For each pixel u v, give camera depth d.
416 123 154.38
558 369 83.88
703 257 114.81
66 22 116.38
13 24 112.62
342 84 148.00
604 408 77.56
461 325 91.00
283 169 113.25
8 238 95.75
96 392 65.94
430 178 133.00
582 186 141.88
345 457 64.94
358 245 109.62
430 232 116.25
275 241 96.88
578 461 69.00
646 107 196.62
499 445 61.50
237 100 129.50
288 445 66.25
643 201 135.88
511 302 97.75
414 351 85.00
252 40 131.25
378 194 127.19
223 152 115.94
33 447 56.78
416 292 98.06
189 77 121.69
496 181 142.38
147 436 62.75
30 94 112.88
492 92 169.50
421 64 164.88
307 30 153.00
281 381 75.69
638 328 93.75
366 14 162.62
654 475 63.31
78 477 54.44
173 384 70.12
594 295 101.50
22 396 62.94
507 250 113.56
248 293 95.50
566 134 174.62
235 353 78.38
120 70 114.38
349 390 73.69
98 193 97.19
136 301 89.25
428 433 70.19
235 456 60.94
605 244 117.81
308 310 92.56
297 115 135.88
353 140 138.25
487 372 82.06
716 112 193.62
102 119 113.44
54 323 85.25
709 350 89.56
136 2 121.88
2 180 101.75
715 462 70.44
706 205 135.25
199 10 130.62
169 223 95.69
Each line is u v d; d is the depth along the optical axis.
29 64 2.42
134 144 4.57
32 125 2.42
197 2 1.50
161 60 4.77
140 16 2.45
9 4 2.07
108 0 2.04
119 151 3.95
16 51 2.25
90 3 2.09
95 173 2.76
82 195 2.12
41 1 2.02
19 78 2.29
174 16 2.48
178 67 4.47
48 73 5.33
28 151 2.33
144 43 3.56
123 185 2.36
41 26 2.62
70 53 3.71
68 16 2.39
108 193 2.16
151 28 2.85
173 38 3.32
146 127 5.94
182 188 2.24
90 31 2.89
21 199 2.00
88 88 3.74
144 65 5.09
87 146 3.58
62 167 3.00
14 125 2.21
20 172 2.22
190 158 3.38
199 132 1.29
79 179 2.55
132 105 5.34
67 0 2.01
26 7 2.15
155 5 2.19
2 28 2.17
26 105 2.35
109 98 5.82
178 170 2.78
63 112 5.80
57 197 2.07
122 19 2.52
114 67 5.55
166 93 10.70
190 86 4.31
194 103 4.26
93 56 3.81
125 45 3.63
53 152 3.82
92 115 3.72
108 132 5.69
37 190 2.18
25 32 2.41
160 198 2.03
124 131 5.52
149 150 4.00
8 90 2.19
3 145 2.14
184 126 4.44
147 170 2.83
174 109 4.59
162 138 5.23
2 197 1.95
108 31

▸ WORK ORDER:
A verbatim copy of the listing is to be returned in full.

▸ SOLUTION BELOW:
For each pixel u v, give camera depth d.
416 123 154.38
558 369 83.88
703 257 114.81
66 22 116.38
13 24 112.62
342 84 148.00
604 408 77.56
461 325 91.00
283 169 113.25
8 238 95.75
96 392 65.94
430 178 133.00
582 186 141.88
345 457 64.94
358 245 109.62
430 232 116.25
275 241 96.88
578 461 69.00
646 107 196.62
499 445 61.50
237 100 129.50
288 445 66.25
643 201 135.88
511 302 97.75
414 351 85.00
252 40 131.25
378 194 127.19
223 152 115.94
33 447 56.78
416 292 98.06
189 77 121.69
496 181 142.38
147 436 62.75
30 94 112.88
492 92 169.50
421 64 164.88
307 30 153.00
281 381 75.69
638 328 93.75
366 14 162.62
654 475 63.31
78 477 54.44
173 384 70.12
594 295 101.50
22 396 62.94
507 250 113.56
248 293 95.50
566 134 174.62
235 353 78.38
120 70 114.38
349 390 73.69
98 193 97.19
136 301 89.25
428 433 70.19
235 456 60.94
605 244 117.81
308 310 92.56
297 115 135.88
353 140 138.25
487 372 82.06
716 112 193.62
102 119 113.44
54 323 85.25
709 350 89.56
136 2 121.88
2 180 101.75
715 462 70.44
706 205 135.25
199 10 130.62
169 223 95.69
Each line is u v d; d is the depth along the optical axis.
29 64 2.42
134 144 4.57
32 125 2.42
197 2 1.50
161 60 4.77
140 16 2.45
9 4 2.07
108 0 2.04
119 151 3.95
16 51 2.25
90 3 2.09
95 173 2.76
82 195 2.12
41 1 2.02
19 78 2.29
174 16 2.48
178 67 4.47
48 73 5.33
28 151 2.33
144 43 3.56
123 185 2.36
41 26 2.62
70 53 3.71
68 16 2.39
108 193 2.16
151 28 2.85
173 38 3.32
146 127 5.94
182 188 2.24
90 31 2.89
21 199 2.00
88 88 3.74
144 65 5.09
87 146 3.58
62 167 3.00
14 125 2.21
20 172 2.22
190 158 3.38
199 132 1.29
79 179 2.55
132 105 5.34
67 0 2.01
26 7 2.15
155 5 2.19
2 28 2.17
26 105 2.35
109 98 5.82
178 170 2.78
63 112 5.80
57 197 2.07
122 19 2.52
114 67 5.55
166 93 10.70
190 86 4.31
194 103 4.26
93 56 3.81
125 45 3.63
53 152 3.82
92 115 3.72
108 132 5.69
37 190 2.18
25 32 2.41
160 198 2.03
124 131 5.52
149 150 4.00
8 90 2.19
3 145 2.14
184 126 4.44
147 170 2.83
174 109 4.59
162 138 5.23
2 197 1.95
108 31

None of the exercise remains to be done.